Here's the thing about PLME and similar programs (like Northwestern's HPME and the BS/MD programs at BU, Case Western, WashU, and other highly ranked schools). They more or less require students to have significant extracurricular experience in the medical field—not just a little bit of volunteering, but actually shadowing doctors in hospitals or clinics and getting as hands-on as allowed for high school students in medicine. This is because, as @desaisiddharth said, they're admitting students to their medical school alongside their undergraduate colleges. They need to be *absolutely sure* that you're not going to change your mind and go off to study something else. Right now, that kind of experience is where your profile is lacking.

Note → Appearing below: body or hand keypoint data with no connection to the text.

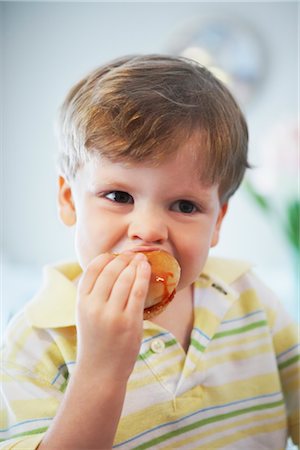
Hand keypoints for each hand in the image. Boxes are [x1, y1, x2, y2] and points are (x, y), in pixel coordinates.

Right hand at [75, 252, 150, 381]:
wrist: (100, 371)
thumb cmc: (96, 340)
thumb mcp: (86, 314)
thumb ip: (93, 293)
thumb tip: (109, 267)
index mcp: (81, 301)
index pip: (92, 269)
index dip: (107, 257)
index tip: (116, 254)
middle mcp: (94, 306)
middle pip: (111, 270)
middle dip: (124, 258)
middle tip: (133, 254)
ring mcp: (112, 314)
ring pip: (126, 279)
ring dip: (135, 264)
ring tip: (142, 259)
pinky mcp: (129, 322)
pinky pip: (138, 291)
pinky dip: (144, 276)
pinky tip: (147, 268)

On the flip-side, your academics are fine. BS/MD program admissions aren't as competitive as they are because they require absolutely perfect academics—they're as competitive as they are because they require students to have demonstrated a clear and indisputable interest in medicine in a part of their academic careers where that's not an easy thing to do. A 1550 should be enough on the test scores front that a higher score won't particularly help you, and you absolutely do not need to take any more Subject Tests. 3 Subject Tests is typically the maximum useful amount for any college, and if you send more than that it typically won't help your case any more than those first 3 would have. Bio M, Chem, and English would be a strong selection to send to a BS/MD program (shows clear achievement in sciences but also the range to do well in humanities; I wouldn't send Math 1, as it's typically viewed as relatively basic exam in comparison to Math 2 by advanced schools and programs). Taking the Physics exam at this point would not be a good use of time. Just send the 800s on Chem and English and the 790 on Bio M.

Your GPA is also in okay shape—I don't think it will hinder you that much, because colleges typically put a significant amount of positive emphasis on an upward-trending GPA. Considering that, your cumulative unweighted GPA after your first semester of senior year, if you keep up this level of performance, should be about a 3.7~3.8, which should be above or at least around the academic cutoff for these top-tier schools. In short, your academics are not going to prevent you from having a chance at PLME.

What you need to do now, if you're serious about PLME (or BS/MD programs in general), is get experience shadowing doctors, volunteering more extensively in hospitals or clinics, or otherwise pursuing medicine in some way in the 7 or so months you have until these applications will be do. There's good news and bad news on that front. The bad news is that many typical opportunities along those lines will be difficult to come by in the present environment. The (ironically) good news is that living in the midst of a historic pandemic should give you the opportunity to volunteer remotely and assist in relief efforts in a particularly novel and unique way. It wouldn't surprise me in next year's application cycle to see BS/MD programs look very favorably at students who use COVID as an opportunity to deepen their experience with medicine and use their free time and effort to help their communities through this crisis.